The whole Real ID compliance affair over the last few weeks had about it the air of a circus. Standards applied to one state weren’t applied to another. States that didn’t ask for reprieves got them — even after telling off the feds. States like Maine that did ask, didn’t get them and had to go against a legislative mandate in order to get the reprieve. What satisfied Chertoff in one state wasn’t enough in another. And to make it all that much more an Alice in Wonderland journey down the rabbit hole, Chertoff actually said to South Carolina officials that “the federal government should be interested in results, not words,” while in Maine, what Chertoff was precisely interested in was words (the governor’s promise of compliance), not results (the Legislature’s ban against compliance). Who blinked? It looks like both Chertoff and Baldacci winked.
We believe that a federal mandate to standardize and tighten the requirements for drivers’ licenses, as the 9/11 Commission recommended, is an appropriate security measure. That is what the 2005 working group was well on its way to devising — and not what Real ID is. Real ID’s unfunded mandate is an unfair burden on states. Its requirement for a shared national database, in an age when the security of massive databases like Hannaford’s is easily compromised, is indeed a threat to privacy.
Yet while it was appropriate for Maine and other states to enshrine their opposition to Real ID in statute, the fact remains that the feds had a pretty big stick to force states into compliance with the law. No governor, and no Legislature, wants the responsibility of keeping its citizens off of airplanes. Baldacci bought time with his promise; it’s up to the Legislature to determine whether he can keep it.

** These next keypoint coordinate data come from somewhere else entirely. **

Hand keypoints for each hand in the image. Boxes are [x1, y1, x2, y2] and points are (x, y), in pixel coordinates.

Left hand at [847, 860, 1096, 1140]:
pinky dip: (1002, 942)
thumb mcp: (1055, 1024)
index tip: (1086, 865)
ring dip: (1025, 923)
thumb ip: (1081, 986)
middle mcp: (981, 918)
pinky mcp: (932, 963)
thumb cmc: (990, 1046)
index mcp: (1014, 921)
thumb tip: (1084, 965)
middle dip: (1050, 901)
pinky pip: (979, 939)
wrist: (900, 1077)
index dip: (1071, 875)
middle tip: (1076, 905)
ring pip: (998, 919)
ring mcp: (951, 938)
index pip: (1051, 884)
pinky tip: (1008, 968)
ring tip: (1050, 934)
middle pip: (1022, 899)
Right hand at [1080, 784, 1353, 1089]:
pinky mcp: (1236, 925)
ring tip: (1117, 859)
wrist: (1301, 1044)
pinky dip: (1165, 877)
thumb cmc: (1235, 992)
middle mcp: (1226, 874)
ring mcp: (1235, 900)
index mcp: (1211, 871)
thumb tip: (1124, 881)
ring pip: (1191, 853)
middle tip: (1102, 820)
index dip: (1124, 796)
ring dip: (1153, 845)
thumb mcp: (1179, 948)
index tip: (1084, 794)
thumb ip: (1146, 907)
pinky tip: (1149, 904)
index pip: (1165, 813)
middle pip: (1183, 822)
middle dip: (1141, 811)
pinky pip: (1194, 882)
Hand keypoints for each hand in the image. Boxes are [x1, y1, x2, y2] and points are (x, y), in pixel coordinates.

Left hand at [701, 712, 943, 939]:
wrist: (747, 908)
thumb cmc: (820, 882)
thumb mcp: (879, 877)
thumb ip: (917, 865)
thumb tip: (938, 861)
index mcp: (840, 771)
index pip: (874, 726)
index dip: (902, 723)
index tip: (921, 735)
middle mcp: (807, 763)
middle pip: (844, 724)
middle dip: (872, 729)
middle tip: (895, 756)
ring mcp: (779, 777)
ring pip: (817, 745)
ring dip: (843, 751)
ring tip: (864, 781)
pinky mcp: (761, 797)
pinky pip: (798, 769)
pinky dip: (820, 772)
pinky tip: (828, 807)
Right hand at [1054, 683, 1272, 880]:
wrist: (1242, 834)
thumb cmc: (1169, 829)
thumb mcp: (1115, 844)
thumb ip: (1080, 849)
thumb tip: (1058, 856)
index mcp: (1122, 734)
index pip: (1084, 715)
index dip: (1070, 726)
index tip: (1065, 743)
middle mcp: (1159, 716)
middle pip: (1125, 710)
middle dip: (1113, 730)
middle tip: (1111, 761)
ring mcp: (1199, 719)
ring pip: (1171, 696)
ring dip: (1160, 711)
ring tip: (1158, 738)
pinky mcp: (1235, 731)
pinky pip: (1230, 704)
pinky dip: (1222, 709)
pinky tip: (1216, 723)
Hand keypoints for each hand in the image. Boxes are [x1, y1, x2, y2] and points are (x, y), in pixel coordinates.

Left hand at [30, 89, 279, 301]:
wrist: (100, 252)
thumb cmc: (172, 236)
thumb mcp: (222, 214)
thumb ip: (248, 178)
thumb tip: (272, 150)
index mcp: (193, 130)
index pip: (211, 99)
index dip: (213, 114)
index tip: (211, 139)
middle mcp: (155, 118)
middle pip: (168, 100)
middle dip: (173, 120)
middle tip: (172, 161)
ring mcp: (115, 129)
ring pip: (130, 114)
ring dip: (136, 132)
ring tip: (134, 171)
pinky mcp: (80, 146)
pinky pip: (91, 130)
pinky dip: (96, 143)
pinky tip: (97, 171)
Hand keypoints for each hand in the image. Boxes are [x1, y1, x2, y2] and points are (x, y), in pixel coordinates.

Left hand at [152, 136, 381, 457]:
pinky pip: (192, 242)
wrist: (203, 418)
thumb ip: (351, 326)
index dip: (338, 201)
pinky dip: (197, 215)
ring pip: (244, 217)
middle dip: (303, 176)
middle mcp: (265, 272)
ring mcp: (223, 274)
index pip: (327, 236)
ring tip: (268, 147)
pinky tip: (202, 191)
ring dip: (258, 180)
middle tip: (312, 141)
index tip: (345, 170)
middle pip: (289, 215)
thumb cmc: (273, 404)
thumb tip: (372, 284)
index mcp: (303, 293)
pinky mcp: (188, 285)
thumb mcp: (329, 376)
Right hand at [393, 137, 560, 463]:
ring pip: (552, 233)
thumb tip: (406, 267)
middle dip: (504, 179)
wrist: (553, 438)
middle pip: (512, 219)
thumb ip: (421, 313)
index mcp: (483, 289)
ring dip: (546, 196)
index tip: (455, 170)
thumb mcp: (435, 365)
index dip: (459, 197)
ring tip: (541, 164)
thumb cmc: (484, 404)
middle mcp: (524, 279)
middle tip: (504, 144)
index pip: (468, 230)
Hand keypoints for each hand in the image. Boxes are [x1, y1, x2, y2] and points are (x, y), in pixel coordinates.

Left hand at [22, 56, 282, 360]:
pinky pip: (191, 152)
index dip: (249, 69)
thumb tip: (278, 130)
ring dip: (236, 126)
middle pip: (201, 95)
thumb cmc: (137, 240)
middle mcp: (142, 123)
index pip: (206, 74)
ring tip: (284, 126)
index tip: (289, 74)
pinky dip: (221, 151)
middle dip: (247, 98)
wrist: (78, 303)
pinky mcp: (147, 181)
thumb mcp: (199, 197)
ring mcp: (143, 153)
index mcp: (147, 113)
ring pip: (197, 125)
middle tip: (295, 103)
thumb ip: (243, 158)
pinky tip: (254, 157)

And in the meantime, it remains to be seen whether Chertoff’s threats can or will be realized. There are numerous moves from both Democrats and Republicans in Congress to scale back Real ID to a form more consonant with the 9/11 Commission’s recommendations for standardized drivers’ licenses. That would be a welcome measure of common sense in the increasingly farcical administration of this challenging law.